* Begin Page *
The HumBand™ could be built with an I/R port to allow wireless networking between instruments present in the same room. Possible uses are:

Shared speakers. Each player's HumBand™ could play the output from all participating players, allowing each person to hear the entire group through his own HumBand™.

Silent jam sessions. Each player connects headphones to his/her own HumBand™ and can hear all the instruments play. Observers would only hear a bunch of humming. Good for late nights and sensitive neighbors.

Synchronization. The HumBand™ could automatically adjust to a beat given by a central source, or averaged over the various players, to help recognize and produce attacks and releases. This would encourage a more organized sound among beginners, such as school children in HumBand™ choir bands.

Group pitch correction. The same concept as above can be applied to pitch regularization. The pitch-correction algorithms can be adapted to best accommodate the average player, automatically adjusting the pitch of outliers to conform to the rest of the band.

Stand-alone play. Multi-part pieces that have been pre-recorded can be played back on a group of instruments, each taking a single voice and playing it in time with the other instruments. Standing unattended, a group of instruments could give an eerie impression of an invisible band. Or, properly performed, an impressive recording can be brought to life before the eyes of the audience. This is not an interactive application of the HumBand™, but friends and neighbors might not realize this.

HumJam.com local jam performances. Local jam sessions among groups of friends sitting together in the same room could be broadcast through the HumJam.com web site. I/R networking, negligible latency, and low bandwidth allow the LAN band to broadcast the entire performance live on the Internet.

Auto parts. Because there are multiple notes being played at once, the harmony can be deduced and new musical parts can be invented automatically and played together with the rest of the band: the AI jammer.
* End Page *
*Exercise requirements*.
a – In the HumBand networking text, what kind of port could the instrument be built with for wireless networking?
b – Pick up the HumBand networking text after its final sentence and keep writing.
The records below come from a separate source.
* Begin Records supplied *
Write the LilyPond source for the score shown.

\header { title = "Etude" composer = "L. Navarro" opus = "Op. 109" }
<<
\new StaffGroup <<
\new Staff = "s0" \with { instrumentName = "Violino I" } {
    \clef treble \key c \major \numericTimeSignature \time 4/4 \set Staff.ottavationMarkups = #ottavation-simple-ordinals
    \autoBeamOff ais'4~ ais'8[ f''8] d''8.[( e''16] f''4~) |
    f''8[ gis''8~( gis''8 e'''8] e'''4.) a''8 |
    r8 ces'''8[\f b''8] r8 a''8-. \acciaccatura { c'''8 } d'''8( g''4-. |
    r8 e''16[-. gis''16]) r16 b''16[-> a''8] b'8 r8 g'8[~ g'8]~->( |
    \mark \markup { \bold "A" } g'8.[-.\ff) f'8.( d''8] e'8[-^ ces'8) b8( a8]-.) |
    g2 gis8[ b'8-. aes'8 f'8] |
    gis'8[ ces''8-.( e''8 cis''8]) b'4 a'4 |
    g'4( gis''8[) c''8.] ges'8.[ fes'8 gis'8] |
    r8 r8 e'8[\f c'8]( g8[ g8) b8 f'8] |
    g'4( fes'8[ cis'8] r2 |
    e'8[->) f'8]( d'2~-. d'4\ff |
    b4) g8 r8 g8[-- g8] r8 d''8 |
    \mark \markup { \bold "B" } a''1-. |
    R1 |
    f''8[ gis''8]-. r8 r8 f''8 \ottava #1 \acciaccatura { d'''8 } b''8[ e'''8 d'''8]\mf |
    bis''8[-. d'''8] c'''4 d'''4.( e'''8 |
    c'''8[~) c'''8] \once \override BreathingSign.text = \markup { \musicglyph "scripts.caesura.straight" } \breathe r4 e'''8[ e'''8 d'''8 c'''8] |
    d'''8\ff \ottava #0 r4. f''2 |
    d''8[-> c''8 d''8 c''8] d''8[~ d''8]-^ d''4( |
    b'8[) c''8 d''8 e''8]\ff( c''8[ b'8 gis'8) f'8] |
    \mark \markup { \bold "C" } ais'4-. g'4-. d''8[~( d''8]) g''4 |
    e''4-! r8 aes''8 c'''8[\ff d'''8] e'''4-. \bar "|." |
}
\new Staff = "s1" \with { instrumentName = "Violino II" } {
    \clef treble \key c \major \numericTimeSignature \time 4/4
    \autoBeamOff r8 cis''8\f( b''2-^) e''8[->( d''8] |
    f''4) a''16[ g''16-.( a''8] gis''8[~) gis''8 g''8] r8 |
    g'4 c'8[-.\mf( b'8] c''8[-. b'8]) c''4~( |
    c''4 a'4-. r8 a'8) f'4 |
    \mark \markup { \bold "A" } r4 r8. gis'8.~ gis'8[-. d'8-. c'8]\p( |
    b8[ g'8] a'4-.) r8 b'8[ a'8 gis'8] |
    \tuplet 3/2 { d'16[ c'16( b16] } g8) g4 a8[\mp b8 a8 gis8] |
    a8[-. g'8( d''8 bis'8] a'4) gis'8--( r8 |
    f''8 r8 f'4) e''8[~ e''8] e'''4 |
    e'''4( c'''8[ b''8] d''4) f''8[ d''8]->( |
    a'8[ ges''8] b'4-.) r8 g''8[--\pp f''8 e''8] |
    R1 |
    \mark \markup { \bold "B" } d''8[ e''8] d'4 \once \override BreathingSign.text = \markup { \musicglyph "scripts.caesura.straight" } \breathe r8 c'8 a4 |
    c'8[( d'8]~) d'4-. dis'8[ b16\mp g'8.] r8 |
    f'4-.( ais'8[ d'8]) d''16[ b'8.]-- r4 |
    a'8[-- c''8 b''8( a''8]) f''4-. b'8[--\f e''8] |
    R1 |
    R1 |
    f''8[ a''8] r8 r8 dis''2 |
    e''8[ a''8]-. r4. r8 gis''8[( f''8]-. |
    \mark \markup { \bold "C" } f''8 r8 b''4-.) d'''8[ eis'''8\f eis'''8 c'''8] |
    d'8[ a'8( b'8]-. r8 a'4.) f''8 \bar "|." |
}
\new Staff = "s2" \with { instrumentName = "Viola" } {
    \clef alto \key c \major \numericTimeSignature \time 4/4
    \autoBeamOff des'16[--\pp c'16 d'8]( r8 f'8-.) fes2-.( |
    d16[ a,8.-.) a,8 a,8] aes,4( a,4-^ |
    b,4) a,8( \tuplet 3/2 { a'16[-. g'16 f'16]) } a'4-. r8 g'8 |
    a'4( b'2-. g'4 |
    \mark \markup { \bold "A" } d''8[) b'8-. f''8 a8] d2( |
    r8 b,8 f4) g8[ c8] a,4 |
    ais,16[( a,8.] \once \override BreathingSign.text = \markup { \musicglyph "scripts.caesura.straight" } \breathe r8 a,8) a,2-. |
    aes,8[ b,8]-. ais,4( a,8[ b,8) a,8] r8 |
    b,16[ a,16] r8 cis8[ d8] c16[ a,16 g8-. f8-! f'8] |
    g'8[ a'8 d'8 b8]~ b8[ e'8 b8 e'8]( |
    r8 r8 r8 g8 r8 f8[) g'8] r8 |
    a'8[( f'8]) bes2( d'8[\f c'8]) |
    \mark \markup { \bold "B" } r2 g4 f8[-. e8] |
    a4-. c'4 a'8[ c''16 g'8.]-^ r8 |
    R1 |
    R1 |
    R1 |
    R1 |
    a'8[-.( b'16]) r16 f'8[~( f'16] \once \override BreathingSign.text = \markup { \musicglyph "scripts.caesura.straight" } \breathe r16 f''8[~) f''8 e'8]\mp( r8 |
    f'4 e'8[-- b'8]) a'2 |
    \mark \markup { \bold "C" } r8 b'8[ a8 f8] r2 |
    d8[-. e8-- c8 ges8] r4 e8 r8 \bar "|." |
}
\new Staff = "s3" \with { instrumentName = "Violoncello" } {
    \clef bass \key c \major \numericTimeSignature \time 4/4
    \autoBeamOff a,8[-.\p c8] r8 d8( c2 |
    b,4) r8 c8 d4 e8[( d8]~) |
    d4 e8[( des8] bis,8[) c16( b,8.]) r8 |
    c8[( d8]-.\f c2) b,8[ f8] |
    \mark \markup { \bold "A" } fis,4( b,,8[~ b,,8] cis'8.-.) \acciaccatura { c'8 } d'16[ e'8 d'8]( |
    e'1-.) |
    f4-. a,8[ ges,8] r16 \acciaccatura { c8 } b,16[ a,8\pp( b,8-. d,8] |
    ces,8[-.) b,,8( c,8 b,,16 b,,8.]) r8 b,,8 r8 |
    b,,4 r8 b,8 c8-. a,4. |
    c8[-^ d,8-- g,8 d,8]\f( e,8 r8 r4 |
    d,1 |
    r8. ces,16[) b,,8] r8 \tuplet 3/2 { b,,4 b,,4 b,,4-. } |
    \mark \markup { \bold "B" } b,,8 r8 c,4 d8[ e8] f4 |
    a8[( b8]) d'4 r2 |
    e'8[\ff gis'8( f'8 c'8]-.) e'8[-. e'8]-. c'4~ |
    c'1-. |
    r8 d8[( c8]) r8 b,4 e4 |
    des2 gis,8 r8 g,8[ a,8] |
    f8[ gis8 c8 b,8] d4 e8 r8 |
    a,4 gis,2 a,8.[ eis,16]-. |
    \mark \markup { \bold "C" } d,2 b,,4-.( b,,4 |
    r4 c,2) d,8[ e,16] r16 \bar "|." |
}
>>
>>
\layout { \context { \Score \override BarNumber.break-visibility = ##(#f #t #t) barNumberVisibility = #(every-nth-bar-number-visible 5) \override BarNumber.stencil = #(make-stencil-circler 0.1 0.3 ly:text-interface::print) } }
* End Records supplied *
*Answers in order*.
a – An I/R port.

b –
Sophisticated interactions. There is the potential for a new paradigm of musical cooperation that can emerge when all the instruments in the band become both interconnected in real time, and operated at a very high level of control. This is a fundamentally different kind of interplay than exists in bands today. The possibilities for interaction seem endless, for example:

Conductor-controlled performances. Imagine a band where the conductor controls the performance not just indirectly, through hand gestures, but directly, by dynamically choosing the instrument sounds of each section! Other parameters, such as pitch, octave, and volume, could also be controlled.

The avant-garde. Modem composers often like to add randomness and complexity to performances through the use of interactive dynamics. Each HumBand could be programmed to cooperate with the others such that playing certain notes or choosing certain parameters on one instrument automatically changes the parameters on another instrument. An organic synergism could unfold where the players themselves are as surprised as the audience by the continually changing nature of the performance.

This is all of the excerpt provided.